Curiosamente, à medida que aumentava a riqueza nacional, aumentava contemporaneamente o endividamento público nacional para com entes locais e estrangeiros. Por exemplo, em 2018, a dívida pública do país representava 65,1% do PIB, como se vê no gráfico a seguir:

 

   Dito de outra maneira, se em 2014, o PIB angolano atingiu o pico de 145,712 bilhões de dólares, destes 40,7 representava o percentual da dívida pública. O percentual mais baixo do endividamento público foi registado em 2009, isto é, 22,7% do PIB que era estimado em 60,307 bilhões/USD. Porém, no mesmo período, aumentaram também os casos de gestão danosa da riqueza de todos os angolanos. A este prepósito, o relatório da Comissão Multisectorial, lançada pelo executivo do actual presidente angolano, em Dezembro de 2018, revelou que o Estado foi lesado em mais de 4,7 mil milhões de dólares com investimentos privados feitos com fundos públicos, factos considerados como “chocantes e repugnantes” pelo presidente João Lourenço.

   Não obstante alguma resistência por parte de certos cidadãos e sectores da sociedade angolana, que eventualmente terão sido os beneficiários directos quer do boom económico, quer do endividamento do Estado, no afã de criar a preterida “Acumulação Primitiva do Capital”, defendida durante o discurso à Nação de 2013 pelo antigo presidente da república (que a quanto parece, já estava em movimento há anos), na verdade e em rigor, estes dados revelam uma tendência de institucionalização em Angola de um regime político plutocrático, que por conceito e prática, corroe e mina a democracia e os seus princípios de legalidade e igualdade. Os plutocráticos angolanos, formados no ancien regime, como é natural, não podem ser naturalmente favoráveis à luta contra a corrupção e a impunidade, porque esta relança a democracia e a igualidade de direitos e oportunidades entre todos os cidadãos.

   Neste sentido, embora se reconheça ao MPLA (pelo menos nas intenções, porque ainda ninguém dos plutocráticos foi condenado) a coragem de efectuar uma catarse interna contra tais práticas, os plutocráticos, agora, evocam os seus direitos fundamentais constitucionalmente consagrados para descordar do discurso, da política e dos actos de combate à corrupção, dizendo ser uma prática selectiva, que visa um determinado grupo familiar.

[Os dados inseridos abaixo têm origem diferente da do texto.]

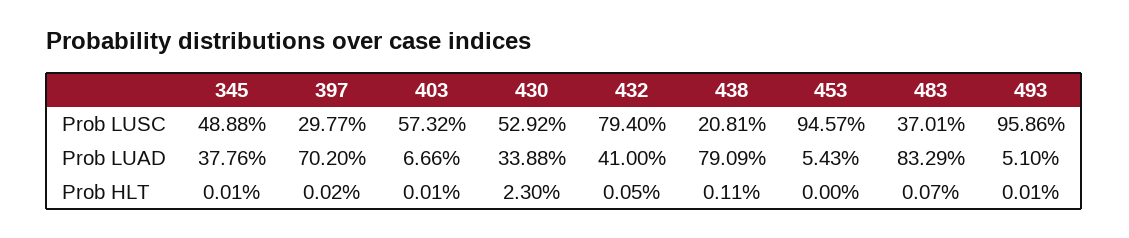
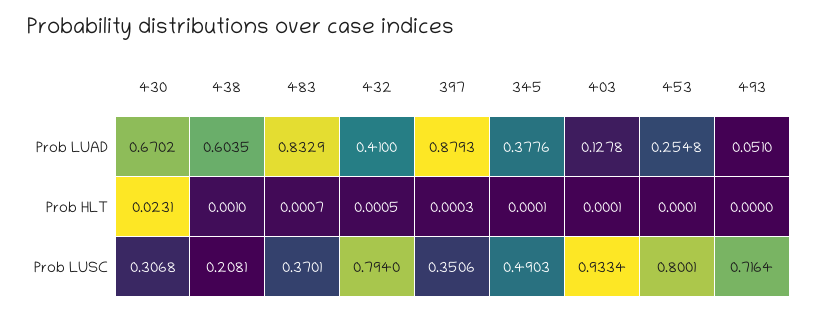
  {
    "345": {
-     "Prob LUSC": 0.4888,
+     "Prob LUSC": 0.4903,
      "Prob LUAD": 0.3776,
      "Prob HLT": 0.0001
    },
    "397": {
-     "Prob LUSC": 0.2977,
+     "Prob LUSC": 0.3506,
-     "Prob LUAD": 0.702,
+     "Prob LUAD": 0.8793,
-     "Prob HLT": 0.0002
+     "Prob HLT": 0.0003
    },
    "403": {
-     "Prob LUSC": 0.5732,
+     "Prob LUSC": 0.9334,
-     "Prob LUAD": 0.0666,
+     "Prob LUAD": 0.1278,
      "Prob HLT": 0.0001
    },
    "430": {
-     "Prob LUSC": 0.5292,
+     "Prob LUSC": 0.3068,
-     "Prob LUAD": 0.3388,
+     "Prob LUAD": 0.6702,
-     "Prob HLT": 0.023
+     "Prob HLT": 0.0231
    },
    "432": {
      "Prob LUSC": 0.794,
      "Prob LUAD": 0.41,
      "Prob HLT": 0.0005
    },
    "438": {
      "Prob LUSC": 0.2081,
-     "Prob LUAD": 0.7909,
+     "Prob LUAD": 0.6035,
-     "Prob HLT": 0.0011
+     "Prob HLT": 0.001
    },
    "453": {
-     "Prob LUSC": 0.9457,
+     "Prob LUSC": 0.8001,
-     "Prob LUAD": 0.0543,
+     "Prob LUAD": 0.2548,
-     "Prob HLT": 0
+     "Prob HLT": 0.0001
    },
    "483": {
      "Prob LUSC": 0.3701,
      "Prob LUAD": 0.8329,
      "Prob HLT": 0.0007
    },
    "493": {
-     "Prob LUSC": 0.9586,
+     "Prob LUSC": 0.7164,
      "Prob LUAD": 0.051,
-     "Prob HLT": 0.0001
+     "Prob HLT": 0
    }
  }

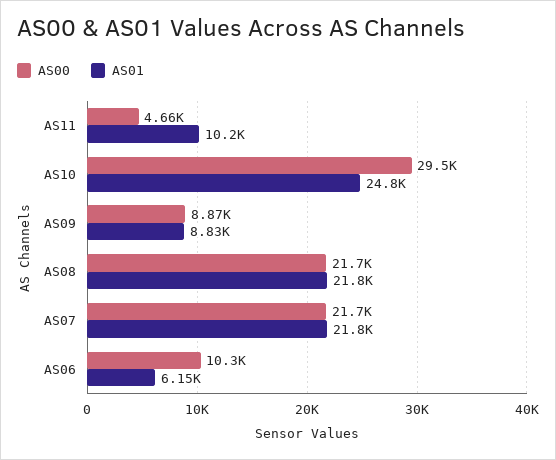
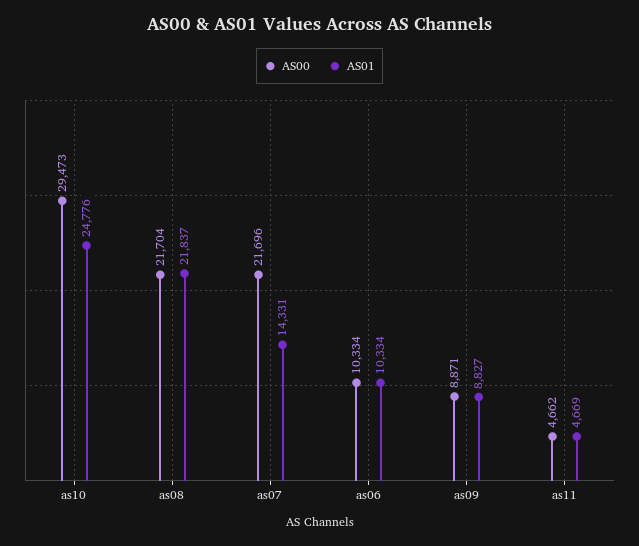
  {
    "AS00": {
      "AS11": 4662,
      "AS10": 29473,
      "AS09": 8871,
      "AS08": 21704,
      "AS07": 21696,
      "AS06": 10334
    },
    "AS01": {
-     "AS11": 10200,
+     "AS11": 4669,
      "AS10": 24776,
      "AS09": 8827,
      "AS08": 21837,
-     "AS07": 21800,
+     "AS07": 14331,
-     "AS06": 6150
+     "AS06": 10334
    }
  }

Tais afirmações, além de serem contrárias ao princípio da igualdade de todos perante à lei, podem implicitamente revelar que existam outras figuras, do seu conhecimento, que eventualmente não estarão a ser ouvidas ou investigadas. Logo, como cidadãos que se prezem, deveriam voluntariamente colaborar com as instâncias judiciais, denunciando-os por irregularidades e fraudes cometidos que sejam do seu conhecimento.

   Todavia, aos grupos da sociedade civil e aos partidos à oposição em Angola, cuja agenda de combate à corrupção foi diluída na acção executiva do actual governo, deve-se-lhes dar o merecido reconhecimento por terem vindo a alertar durante anos casos de corrupção no país que caíam nos ouvidos de mercador.

   Face a isso, importa de igual modo que venham endereçadas e respondidas questões ligadas ao volume do endividamento público ao longo da década pós-2002, se foi transparente, regular e lícito, tendo em conta que uma governante angolana ligada ao ministério das finanças terá dito que 25% da dívida era fraudolenta; quem são os credores nacionais do Estado, e se terá uma relação directa coma a afirmação do presidente João Lourenço, segundo a qual, encontrou cofres vazios; quem os esvaziou, e que percentagem da dívida pública detém os que esvaziaram os cofres do Estado; enfim, o pedido da UNITA para uma CPI sobre a dívida angolana.

   A qualidade da luta contra a corrupção e a boa colaboração das classes plutocráticas beneficiárias ilícitas da “Acumulação Primitiva do Capital-alheio”, terá efeitos positivos, a médio ou longo prazo, no processo de democratização da sociedade angolana, e vice-versa, idem na credibilidade e sobrevivência do MPLA nos futuros processos eleitorais, se justos e transparentes.